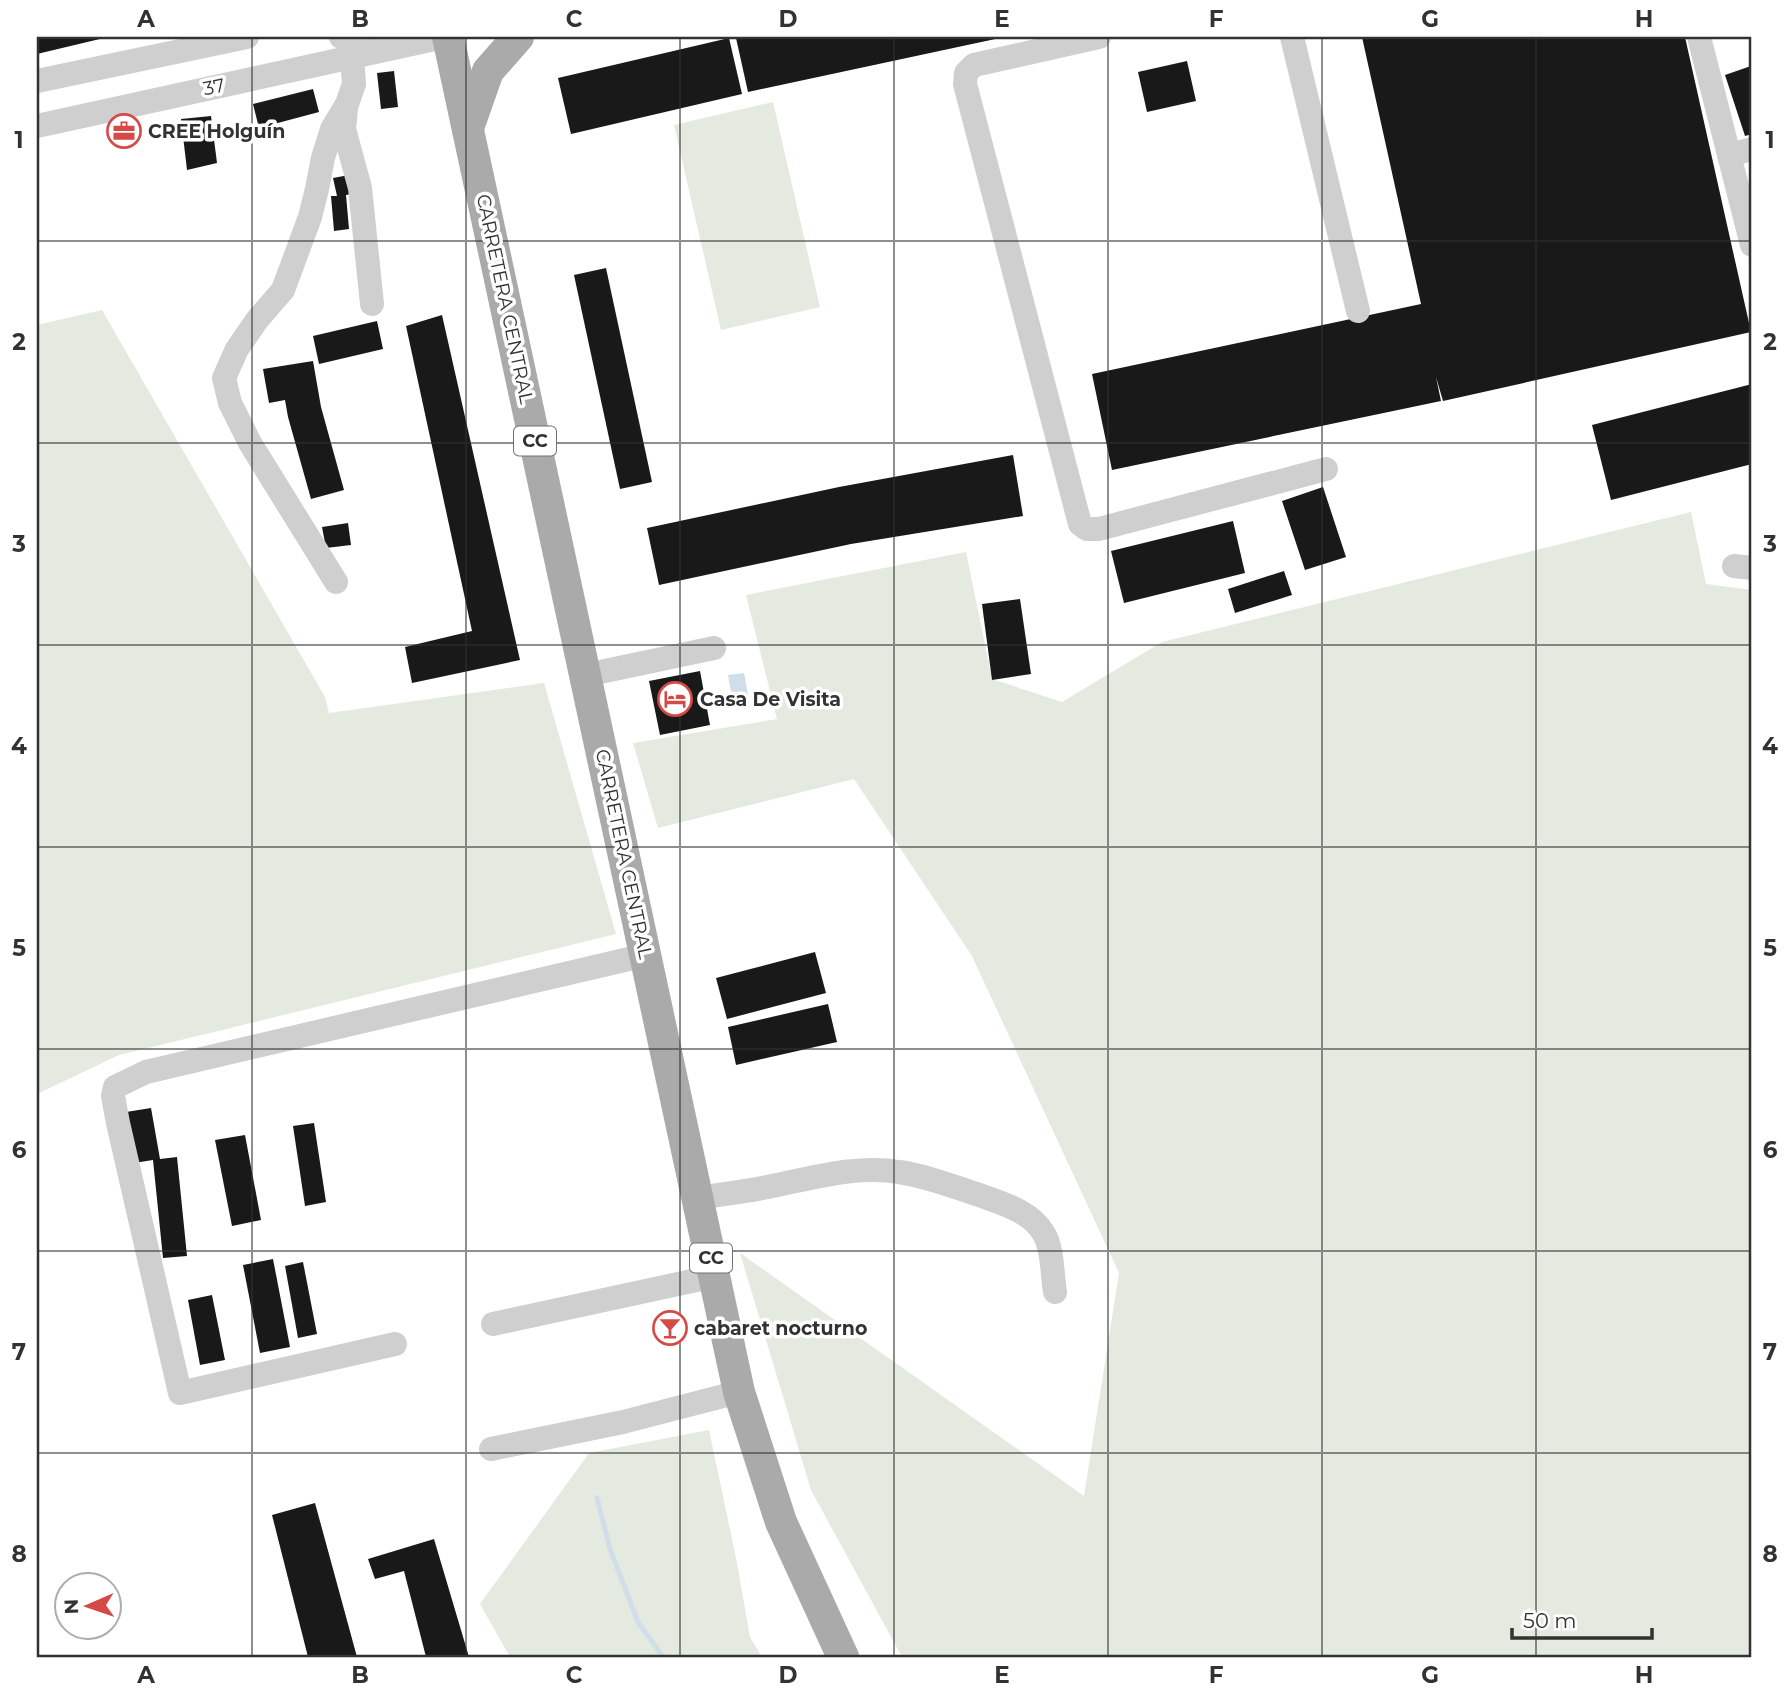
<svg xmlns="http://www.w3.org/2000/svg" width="1789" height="1694" font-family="Montserrat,sans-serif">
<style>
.green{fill:#e4eadf}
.water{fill:#d0deea}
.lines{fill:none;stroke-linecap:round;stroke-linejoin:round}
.stream{stroke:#d0deea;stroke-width:5}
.building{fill:#191919}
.minor{stroke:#cfcfcf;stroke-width:24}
.major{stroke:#aaa;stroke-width:32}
.grid{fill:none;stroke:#323232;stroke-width:2;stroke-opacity:0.55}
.labels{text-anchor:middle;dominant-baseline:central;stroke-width:7;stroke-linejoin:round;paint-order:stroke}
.shield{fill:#fff;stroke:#707070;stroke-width:2}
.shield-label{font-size:18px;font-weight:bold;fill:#323232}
.street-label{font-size:19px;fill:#323232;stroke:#fff}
.poi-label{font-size:19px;font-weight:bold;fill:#323232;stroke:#fff;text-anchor:start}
.neatline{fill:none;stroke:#323232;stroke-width:2.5}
.grid-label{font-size:23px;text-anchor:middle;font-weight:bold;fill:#323232}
</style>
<rect width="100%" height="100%" fill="#fff"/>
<g class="green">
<polygon points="773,102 820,307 721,330 674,125"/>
<polygon points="102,310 325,697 329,713 544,683 616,934 119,1055 37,1094 37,325"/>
<polygon points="1691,512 1706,584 1752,590 1752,1657 902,1657 811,1490 740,1253 1084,1496 1119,1273 972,956 854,779 658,828 633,743 777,719 746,595 966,552 992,679 1062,702 1162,642"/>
<polygon points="709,1430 736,1558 750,1637 762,1657 510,1657 480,1604 589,1453"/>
</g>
<polygon class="water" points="744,673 749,700 733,703 728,675"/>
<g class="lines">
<polyline class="stream" points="597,1498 610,1549 638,1622 663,1657"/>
</g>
<g class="building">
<polygon points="37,37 104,37 104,38 37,54"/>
<polygon points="744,37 1000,37 1000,38 748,92 736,38"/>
<polygon points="1362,37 1685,37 1751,332 1443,401 1436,377 1441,401 1112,470 1092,374 1421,304"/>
<polygon points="729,38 742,94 571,134 558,78"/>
<polygon points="1187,61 1196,101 1147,112 1138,72"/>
<polygon points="1751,66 1752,134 1745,136 1725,75"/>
<polygon points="394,71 398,107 381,109 377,73"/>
<polygon points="313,89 319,112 259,128 253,104"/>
<polygon points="211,116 217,163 187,170 181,119"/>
<polygon points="349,175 353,194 346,195 349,229 334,231 331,196 337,196 333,178"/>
<polygon points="606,268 652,482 620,489 574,275"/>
<polygon points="442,315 520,660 412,683 405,647 472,631 406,326"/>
<polygon points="377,321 383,349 319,364 313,336"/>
<polygon points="313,361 321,407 344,490 311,499 288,417 285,400 269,403 263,369"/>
<polygon points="1752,384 1752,464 1611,500 1592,425"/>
<polygon points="1013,455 1023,516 851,544 659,585 647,528 839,487"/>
<polygon points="1323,487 1346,557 1305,570 1282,501"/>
<polygon points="1233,521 1245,573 1124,603 1111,551"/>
<polygon points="348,523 351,545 326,548 322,527"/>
<polygon points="1284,571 1292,595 1235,613 1228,589"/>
<polygon points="1020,599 1031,674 992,680 982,604"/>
<polygon points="700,671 710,725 660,735 649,681"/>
<polygon points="815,952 826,993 727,1019 716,978"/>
<polygon points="828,1004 837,1042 736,1065 728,1027"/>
<polygon points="151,1108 160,1159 177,1157 187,1256 163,1258 153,1160 134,1163 126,1112"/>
<polygon points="314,1123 326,1202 305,1206 293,1126"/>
<polygon points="245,1135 261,1220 232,1226 215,1140"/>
<polygon points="273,1259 290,1347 260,1353 243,1265"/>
<polygon points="303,1262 317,1334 298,1338 285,1266"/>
<polygon points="212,1295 225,1360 200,1365 188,1300"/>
<polygon points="315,1503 357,1657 308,1657 272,1515"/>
<polygon points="434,1539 469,1657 426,1657 404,1571 375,1579 368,1559"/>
</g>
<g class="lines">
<g class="minor">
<polyline points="341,37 383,47"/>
<polyline points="1099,37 974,65 966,73 965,84 1080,524 1087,529 1099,529 1326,469"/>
<polyline points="1292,37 1358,311"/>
<polyline points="1699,37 1752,245"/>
<polyline points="37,81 247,37"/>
<polyline points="346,108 344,129 360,188 372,304"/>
<polyline points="37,126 444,37"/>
<polyline points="1729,155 1752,149"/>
<polyline points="1734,566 1752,568"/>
<polyline points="336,582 250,443 230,403 224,378 237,349 257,320 283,290 310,217 317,189 323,158 332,129 347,104 354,84 352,57"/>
<polyline points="586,675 714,648"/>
<path d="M 698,1198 C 724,1194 751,1191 777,1185 C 817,1177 858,1165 899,1172 C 927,1176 955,1187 982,1196 C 1004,1204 1032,1212 1044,1234 C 1053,1248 1052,1275 1055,1292"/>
<polyline points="493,1324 715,1276"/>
<polyline points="395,1344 180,1393 118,1123 113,1096 115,1087 146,1072 646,955"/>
<polyline points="491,1449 623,1422 739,1392"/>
</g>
<g class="major">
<polyline points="448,37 739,1392 781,1522 843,1657"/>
<polyline points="468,128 488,71 518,37"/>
</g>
</g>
<path class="grid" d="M 252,37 L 252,1657M 466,37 L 466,1657M 680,37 L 680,1657M 894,37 L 894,1657M 1108,37 L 1108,1657M 1322,37 L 1322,1657M 1536,37 L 1536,1657M 37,241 L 1752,241M 37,443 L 1752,443M 37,645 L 1752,645M 37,847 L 1752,847M 37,1049 L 1752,1049M 37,1251 L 1752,1251M 37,1453 L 1752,1453"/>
<defs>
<g id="office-ring" transform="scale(1.75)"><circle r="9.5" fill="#fff" stroke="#d54947" stroke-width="1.5"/><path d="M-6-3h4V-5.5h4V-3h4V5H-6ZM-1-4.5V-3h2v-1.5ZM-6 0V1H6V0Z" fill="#d54947"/></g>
<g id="hotel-ring" transform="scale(1.75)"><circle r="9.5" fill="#fff" stroke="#d54947" stroke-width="1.5"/><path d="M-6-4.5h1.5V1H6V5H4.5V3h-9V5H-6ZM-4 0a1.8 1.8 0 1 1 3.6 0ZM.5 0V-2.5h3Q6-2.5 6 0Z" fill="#d54947"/></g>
<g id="bar-ring" transform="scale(1.75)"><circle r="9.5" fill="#fff" stroke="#d54947" stroke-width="1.5"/><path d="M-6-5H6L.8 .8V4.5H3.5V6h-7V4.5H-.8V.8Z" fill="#d54947"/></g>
</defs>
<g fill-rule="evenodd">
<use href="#office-ring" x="124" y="131"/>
<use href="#hotel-ring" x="675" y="699"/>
<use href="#bar-ring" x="670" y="1328"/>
</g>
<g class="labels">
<g class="shield">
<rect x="514" y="426.5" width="42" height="29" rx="5"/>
<rect x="690" y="1243.5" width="42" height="29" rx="5"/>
</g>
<g class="shield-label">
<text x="535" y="441">CC</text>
<text x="711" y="1258">CC</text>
</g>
<g class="street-label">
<text transform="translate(214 87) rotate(-12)">37</text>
<text transform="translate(505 299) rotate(78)">CARRETERA CENTRAL</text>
<text transform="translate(624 854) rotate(78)">CARRETERA CENTRAL</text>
</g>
<g class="poi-label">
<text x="148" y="131">CREE Holguín</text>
<text x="700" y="699">Casa De Visita</text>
<text x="694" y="1328">cabaret nocturno</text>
</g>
</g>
<rect width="1789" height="1694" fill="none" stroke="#ffffff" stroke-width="77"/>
<g transform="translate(88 1606) rotate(268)"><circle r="33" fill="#ffffff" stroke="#adadad" stroke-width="2"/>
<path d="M0-5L12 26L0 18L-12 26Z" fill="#d54947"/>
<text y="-10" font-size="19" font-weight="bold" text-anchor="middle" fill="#323232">N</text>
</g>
<path d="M1512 1628v10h140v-10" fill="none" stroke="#323232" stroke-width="3.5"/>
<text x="1523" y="1628" font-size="21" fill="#323232" stroke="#ffffff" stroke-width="5" paint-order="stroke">50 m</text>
<rect x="38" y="38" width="1712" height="1618" class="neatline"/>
<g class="grid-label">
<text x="146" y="27">A</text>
<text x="360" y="27">B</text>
<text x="574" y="27">C</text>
<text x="788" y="27">D</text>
<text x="1002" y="27">E</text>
<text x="1216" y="27">F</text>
<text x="1430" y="27">G</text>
<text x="1644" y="27">H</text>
<text x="19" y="148">1</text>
<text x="1770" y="148">1</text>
<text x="19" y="350">2</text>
<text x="1770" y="350">2</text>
<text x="19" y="552">3</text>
<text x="1770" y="552">3</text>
<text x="19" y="754">4</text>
<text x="1770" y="754">4</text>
<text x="19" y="956">5</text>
<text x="1770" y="956">5</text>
<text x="19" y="1158">6</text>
<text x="1770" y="1158">6</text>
<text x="19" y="1360">7</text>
<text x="1770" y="1360">7</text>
<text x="19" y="1562">8</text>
<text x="1770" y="1562">8</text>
<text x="146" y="1683">A</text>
<text x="360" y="1683">B</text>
<text x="574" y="1683">C</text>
<text x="788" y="1683">D</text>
<text x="1002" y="1683">E</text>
<text x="1216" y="1683">F</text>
<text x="1430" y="1683">G</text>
<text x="1644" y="1683">H</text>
</g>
</svg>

########

■ **Exercise description**
Count lines, not occurrences. State how many lines of the entries contain the word "labels", and add nothing.

■ **Solved exercise**
2